(Stored entries)
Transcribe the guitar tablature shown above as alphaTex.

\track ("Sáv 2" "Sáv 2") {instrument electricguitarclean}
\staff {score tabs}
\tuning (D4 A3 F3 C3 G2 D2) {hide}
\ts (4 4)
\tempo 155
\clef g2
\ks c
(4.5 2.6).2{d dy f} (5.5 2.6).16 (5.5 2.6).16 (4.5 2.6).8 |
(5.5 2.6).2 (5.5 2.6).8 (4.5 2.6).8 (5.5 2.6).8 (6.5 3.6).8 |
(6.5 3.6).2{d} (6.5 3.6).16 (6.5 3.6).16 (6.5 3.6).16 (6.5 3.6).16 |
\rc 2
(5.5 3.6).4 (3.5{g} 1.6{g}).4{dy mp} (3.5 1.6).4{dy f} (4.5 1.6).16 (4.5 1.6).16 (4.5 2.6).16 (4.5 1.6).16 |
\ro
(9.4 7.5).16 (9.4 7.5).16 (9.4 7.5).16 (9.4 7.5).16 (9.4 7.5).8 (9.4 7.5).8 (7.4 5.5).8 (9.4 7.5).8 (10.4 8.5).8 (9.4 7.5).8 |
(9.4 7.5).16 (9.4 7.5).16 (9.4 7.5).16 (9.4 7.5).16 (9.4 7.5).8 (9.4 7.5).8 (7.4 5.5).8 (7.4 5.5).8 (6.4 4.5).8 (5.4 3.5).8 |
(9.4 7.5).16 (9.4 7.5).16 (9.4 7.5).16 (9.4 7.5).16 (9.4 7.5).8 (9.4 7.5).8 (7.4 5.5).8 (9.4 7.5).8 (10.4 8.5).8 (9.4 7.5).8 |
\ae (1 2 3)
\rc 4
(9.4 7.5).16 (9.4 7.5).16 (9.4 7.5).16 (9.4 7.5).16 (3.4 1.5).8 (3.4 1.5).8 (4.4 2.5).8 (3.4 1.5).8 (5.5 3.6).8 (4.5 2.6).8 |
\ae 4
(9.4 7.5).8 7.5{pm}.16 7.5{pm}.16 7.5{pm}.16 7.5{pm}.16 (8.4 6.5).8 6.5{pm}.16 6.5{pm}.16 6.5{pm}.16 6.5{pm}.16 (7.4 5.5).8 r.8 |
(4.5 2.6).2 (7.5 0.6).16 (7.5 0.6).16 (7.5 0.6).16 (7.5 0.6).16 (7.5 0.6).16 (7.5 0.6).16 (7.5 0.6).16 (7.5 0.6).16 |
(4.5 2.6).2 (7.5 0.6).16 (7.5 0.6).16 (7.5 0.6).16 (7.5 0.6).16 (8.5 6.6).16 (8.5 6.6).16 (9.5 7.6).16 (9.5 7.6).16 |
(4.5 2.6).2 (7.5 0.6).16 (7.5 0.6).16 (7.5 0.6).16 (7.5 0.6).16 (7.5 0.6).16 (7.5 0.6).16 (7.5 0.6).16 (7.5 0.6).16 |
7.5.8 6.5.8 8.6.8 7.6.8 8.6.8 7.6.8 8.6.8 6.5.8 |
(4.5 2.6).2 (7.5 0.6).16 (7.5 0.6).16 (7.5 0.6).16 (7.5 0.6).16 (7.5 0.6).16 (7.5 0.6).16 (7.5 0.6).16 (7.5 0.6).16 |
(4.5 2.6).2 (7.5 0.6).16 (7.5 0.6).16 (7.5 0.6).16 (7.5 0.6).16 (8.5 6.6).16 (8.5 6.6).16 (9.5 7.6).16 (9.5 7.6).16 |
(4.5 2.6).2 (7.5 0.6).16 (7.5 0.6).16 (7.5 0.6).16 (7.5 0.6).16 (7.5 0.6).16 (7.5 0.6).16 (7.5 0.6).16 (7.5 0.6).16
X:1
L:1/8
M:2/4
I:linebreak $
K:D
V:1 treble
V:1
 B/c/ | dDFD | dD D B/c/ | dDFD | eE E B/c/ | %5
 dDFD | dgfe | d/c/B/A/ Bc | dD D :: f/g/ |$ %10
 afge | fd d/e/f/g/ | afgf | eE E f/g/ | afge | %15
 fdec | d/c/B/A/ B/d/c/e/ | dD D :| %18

§ **EXERCISE REQUIREMENTS**: Select each line above that contains the string "dDFD", and copy those lines.

§ **WRITTEN REPLY**:
 B/c/ | dDFD | dD D B/c/ | dDFD | eE E B/c/ | %5
 dDFD | dgfe | d/c/B/A/ Bc | dD D :: f/g/ |$ %10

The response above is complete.